Считалось, что Карвер повредился головой, спасая тонущего ребенка, — было это давно, на каком-то далеком побережье. По этой причине представительницы женского населения Райских Кущ, подавая очередную петицию с требованием найти ему замену, не настаивали, чтобы его попросту вышвырнули с позором, а лишь просили досрочно отправить его на пенсию. Замужние женщины, матери семейств, по дороге в школу за детьми или в магазины вынуждены были ходить мимо стадиона, поскольку именно там пролегала дорога и в школу, и в магазины, и всякий раз им приходилось ускорять шаг и прятать глаза. Иногда он просто пялился на проходящих женщин, а иногда расстегивал штаны и кое-что им показывал. И хотя ни одна из обвинительниц лично с этим безобразием не сталкивалась, у всех находились какие-то знакомые, которые это видели.

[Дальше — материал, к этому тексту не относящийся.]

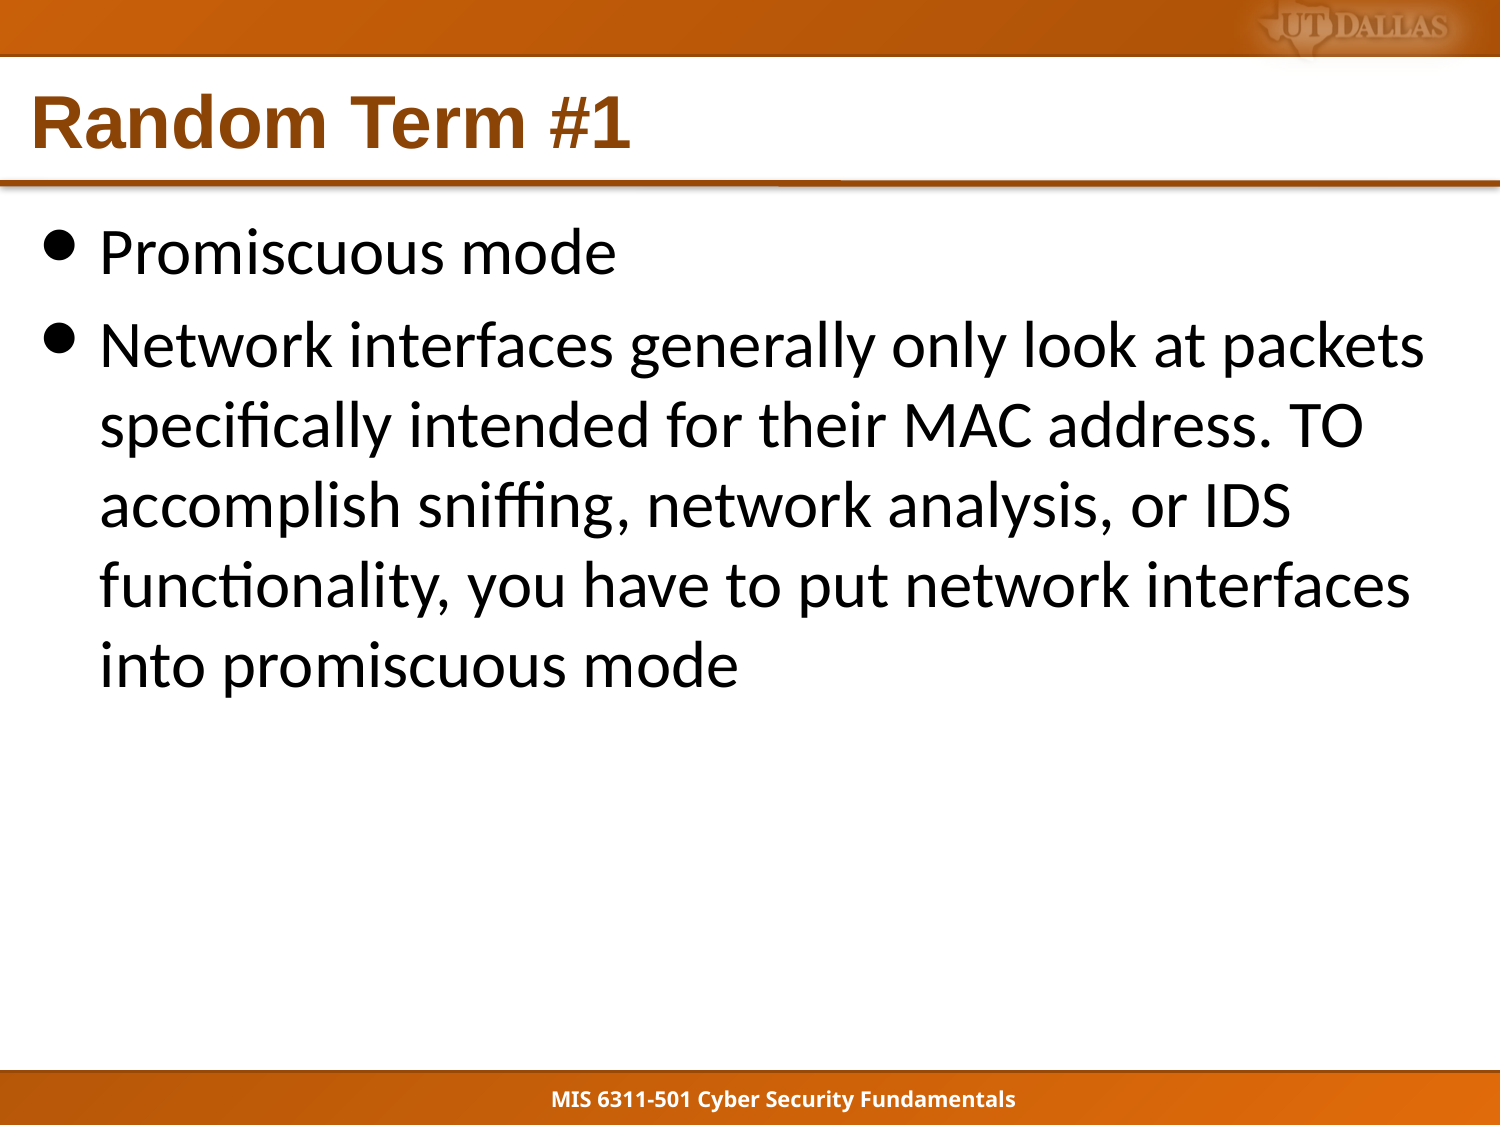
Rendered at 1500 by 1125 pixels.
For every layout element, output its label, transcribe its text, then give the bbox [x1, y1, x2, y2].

list Promiscuous mode Network interfaces generally only look at packets specifically intended for their MAC address. TO accomplish sniffing, network analysis, or IDS functionality, you have to put network interfaces into promiscuous mode [24, 199, 1500, 1077]
title Random Term #1 [0, 62, 1500, 176]
picture [1218, 0, 1500, 62]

Карвер смотрел на дорогу, по которой к нему приближалась Руфь. Ему нравилось, что ее темные глаза полыхают огнем, нравилась ее могучая поступь. В отличие от прочих замужних дам и мамаш, обутых в изящные туфельки на каблучках, она не семенила мелкими шажочками. На ней были туфли без каблуков — может, потому что на ее Ножищу ни одни модельные туфли просто не лезли. Карвер не сомневался, что рано или поздно она зайдет к нему на чашку чая. Он всегда заранее знал, с кем у него возникнет близость, как знал и другое: все, что от него (и вообще от любого) требуется, когда будущий партнер зафиксирован сознанием, это набраться терпения и ждать. А любовь — и это он понял очень давно — не что иное, как способность предвидеть либо блаженство, либо муку.
Карвер умел желать — но желать не до безумия, он умел надеяться — но не до отчаяния, и ждать — но не до бесконечности. Карверу нравилось плыть по течению судьбы: то немного отнесет в одну сторону, то в другую, то вдруг бросит в водоворот желаний и надежд — словно рыбка в безмятежном потоке времени.

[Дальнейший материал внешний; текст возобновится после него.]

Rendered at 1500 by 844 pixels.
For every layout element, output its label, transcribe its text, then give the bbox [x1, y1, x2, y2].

— Заходи, чайком побалуемся, — окликнул он ее из-за ограды теннисного корта, когда она поравнялась с ним. И она зашла.
Руфь пила чай из потрескавшейся кружки. В железной печке у дальней стены сарайчика догорали дрова, хотя стояло лето. Они устроились поближе к огню, рядышком, близко-близко как если бы на дворе была зима. Старые газеты покрывали пол сплошным ковром. Они сидели, прижавшись друг к другу. Она занимала ровно в два раза больше места, чем он, но ни его, ни ее это, по-видимому, не смущало. Глаза ее сверкали. Он вслух удивился, отчего это.
— Глаза у меня сверкают, когда я знаю, чего хочу, — сказала она.
— Чего же ты хочешь?
Ответ он знал наперед: деньги или секс — важнее в жизни нет ничего.